Mit guten und mit schlechten Nachrichten hatte der Vorstand des DRK Burladingen-Ringingen in seiner jüngsten Hauptversammlung aufzuwarten. Hier verraten wir, welche das jeweils sind.
Ganz lange schon wartet man in Burladingen darauf, dass die Rettungswache in Killer endlich aus dem Interims-Status herausfindet. Ein Neubau ist seit Langem geplant, scheiterte aber an der Finanzierungslücke. Die ist jetzt, Dank Zuschüssen, wohl überwunden.
Das konnte der Vorsitzende der Burladinger Ortsgruppe des DRK, Peter Spallinger, der ja auch Ortsvorsteher von Hörschwag ist, in seinem Jahresbericht vermelden. Derzeit, so verkündete er, werde auf dem dafür vorgesehenen Grundstück die Statik fertiggestellt, dann kann der Gemeinderat die Ausschreibung machen und wenn eine Firma gefunden ist, könne es losgehen.

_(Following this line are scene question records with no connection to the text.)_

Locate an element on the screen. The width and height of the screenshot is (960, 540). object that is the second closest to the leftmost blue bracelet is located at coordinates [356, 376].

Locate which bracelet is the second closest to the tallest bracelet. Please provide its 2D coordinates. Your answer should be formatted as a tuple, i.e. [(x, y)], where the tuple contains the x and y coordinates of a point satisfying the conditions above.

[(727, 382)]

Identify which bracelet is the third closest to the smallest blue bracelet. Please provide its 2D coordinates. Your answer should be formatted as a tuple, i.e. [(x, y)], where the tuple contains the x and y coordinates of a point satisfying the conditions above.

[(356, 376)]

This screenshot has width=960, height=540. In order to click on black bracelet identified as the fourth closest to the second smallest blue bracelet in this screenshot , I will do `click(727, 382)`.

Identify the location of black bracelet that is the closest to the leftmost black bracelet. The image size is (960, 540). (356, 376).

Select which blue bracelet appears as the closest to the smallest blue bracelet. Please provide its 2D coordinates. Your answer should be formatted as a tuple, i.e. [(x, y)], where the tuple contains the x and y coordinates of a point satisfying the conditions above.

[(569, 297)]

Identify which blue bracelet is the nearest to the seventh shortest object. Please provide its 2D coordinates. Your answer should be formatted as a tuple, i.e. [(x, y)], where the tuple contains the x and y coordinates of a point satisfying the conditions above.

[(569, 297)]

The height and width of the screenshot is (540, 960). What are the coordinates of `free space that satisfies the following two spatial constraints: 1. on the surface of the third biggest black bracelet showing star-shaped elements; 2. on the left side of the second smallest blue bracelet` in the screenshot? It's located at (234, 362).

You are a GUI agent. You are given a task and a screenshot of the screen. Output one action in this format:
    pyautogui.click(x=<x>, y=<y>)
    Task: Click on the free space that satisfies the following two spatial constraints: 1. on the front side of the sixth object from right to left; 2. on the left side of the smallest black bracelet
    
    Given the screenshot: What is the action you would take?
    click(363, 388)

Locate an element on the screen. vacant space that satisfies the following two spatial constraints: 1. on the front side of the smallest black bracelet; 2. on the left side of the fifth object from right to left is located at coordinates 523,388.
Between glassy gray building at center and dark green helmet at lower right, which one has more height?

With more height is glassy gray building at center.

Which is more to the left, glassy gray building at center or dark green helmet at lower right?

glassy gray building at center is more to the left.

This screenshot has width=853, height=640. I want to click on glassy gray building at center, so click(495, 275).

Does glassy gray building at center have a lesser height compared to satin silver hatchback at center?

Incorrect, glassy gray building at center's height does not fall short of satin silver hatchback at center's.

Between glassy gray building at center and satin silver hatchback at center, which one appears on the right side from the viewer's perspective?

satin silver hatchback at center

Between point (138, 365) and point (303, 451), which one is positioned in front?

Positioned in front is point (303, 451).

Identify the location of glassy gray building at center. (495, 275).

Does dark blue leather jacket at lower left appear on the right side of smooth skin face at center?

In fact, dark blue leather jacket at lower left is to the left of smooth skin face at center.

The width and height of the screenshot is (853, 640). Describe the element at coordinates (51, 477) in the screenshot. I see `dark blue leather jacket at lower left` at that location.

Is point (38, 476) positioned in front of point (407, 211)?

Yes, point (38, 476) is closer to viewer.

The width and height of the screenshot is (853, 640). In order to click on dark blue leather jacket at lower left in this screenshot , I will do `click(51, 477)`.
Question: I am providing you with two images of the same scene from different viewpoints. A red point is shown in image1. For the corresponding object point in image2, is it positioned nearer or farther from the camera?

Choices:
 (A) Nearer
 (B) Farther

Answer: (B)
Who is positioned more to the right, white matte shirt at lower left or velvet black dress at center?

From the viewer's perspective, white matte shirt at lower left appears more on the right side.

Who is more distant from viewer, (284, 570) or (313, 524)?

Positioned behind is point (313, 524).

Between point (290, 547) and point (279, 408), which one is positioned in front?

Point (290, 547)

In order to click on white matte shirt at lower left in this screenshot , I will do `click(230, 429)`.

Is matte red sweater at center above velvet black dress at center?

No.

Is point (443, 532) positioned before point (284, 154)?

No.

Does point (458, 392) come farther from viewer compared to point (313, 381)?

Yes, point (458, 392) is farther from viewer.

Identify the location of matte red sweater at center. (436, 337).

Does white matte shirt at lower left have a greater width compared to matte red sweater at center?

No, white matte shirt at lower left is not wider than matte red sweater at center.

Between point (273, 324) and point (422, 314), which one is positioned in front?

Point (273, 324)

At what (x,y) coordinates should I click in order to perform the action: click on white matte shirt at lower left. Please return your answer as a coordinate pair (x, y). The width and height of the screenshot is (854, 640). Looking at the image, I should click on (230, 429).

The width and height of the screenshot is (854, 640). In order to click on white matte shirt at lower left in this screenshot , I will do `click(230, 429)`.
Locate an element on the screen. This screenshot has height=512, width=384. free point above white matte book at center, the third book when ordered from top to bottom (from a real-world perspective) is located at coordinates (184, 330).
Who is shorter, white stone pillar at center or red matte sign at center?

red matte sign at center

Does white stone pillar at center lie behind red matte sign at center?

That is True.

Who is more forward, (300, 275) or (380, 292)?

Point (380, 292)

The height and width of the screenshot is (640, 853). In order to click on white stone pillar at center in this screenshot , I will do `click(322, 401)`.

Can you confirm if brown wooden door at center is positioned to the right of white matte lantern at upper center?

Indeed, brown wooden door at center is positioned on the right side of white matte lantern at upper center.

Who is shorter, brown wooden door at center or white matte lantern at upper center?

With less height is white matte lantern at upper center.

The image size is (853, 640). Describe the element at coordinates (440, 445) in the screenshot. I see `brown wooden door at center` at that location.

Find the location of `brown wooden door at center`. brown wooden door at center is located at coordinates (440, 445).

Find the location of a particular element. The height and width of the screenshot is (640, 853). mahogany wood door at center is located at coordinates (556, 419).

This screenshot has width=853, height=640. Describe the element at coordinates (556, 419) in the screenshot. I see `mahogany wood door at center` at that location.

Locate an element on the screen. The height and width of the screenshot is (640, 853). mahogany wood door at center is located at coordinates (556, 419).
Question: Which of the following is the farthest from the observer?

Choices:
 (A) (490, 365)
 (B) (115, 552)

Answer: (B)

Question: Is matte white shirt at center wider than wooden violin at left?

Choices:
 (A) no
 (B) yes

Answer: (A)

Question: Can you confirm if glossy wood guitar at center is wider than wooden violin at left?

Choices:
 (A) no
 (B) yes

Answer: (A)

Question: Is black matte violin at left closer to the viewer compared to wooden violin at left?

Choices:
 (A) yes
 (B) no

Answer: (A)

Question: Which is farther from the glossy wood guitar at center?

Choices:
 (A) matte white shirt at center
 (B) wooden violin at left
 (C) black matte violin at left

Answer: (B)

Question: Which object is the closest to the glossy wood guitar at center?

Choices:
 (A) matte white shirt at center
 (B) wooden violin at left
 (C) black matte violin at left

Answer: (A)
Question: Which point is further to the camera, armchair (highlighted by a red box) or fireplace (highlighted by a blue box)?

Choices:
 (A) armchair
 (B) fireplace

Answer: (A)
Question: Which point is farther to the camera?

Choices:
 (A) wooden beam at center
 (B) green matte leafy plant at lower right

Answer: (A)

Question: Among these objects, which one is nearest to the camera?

Nicht nur beim DRK, sondern auch im Ort freut man sich auf den Neubau an der B32/Ecke Kirchweilerstraße, schräg gegenüber vom Gasthof Lamm. Denn die neue Wache ist so geplant, dass sie alles enthält, was das DRK für seine Helfer, seinen Wachdienst und seine Fahrzeuge so brauchen wird.
Beim MTW rieselt der Rost
Was die Fahrzeuge betrifft, kam nach dieser guten, gleich die weniger gute Nachricht. Vom alten MTW, dem Mannschaftstransportwagen, so bestätigte es auch DRK-Bereitschafts- und stellvertretender Kreisbereitschaftsleiter Frank Löffler in seinem Bericht, riesele der Rost.
Dass das Uralt-Gefährt noch mal TÜV bekomme, sei fraglich. Löffler ist auch Gemeinderat und weiß, wie knapp die Stadt bei Kasse ist. Trotzdem hofft er zusammen mit seinem Vorstandskollegen und DRK-Vorsitzenden Peter Spallinger darauf, dass das Gremium bald grünes Licht für Zuschüsse eines neuen MTW’s gibt.
„Alleine können wir das nicht stemmen“, so Spallinger. Er erinnerte auch daran, dass das DRK zwar jeder brauche und die Retter immer mit Feuerwehr und Polizei im Einsatz sind, aber dass das DRK eben – im Gegensatz zur Feuerwehr – keine Pflichtaufgaben für die Kommune übernehme, deshalb einen anderen Status hat und auf andere Einnahmen angewiesen ist.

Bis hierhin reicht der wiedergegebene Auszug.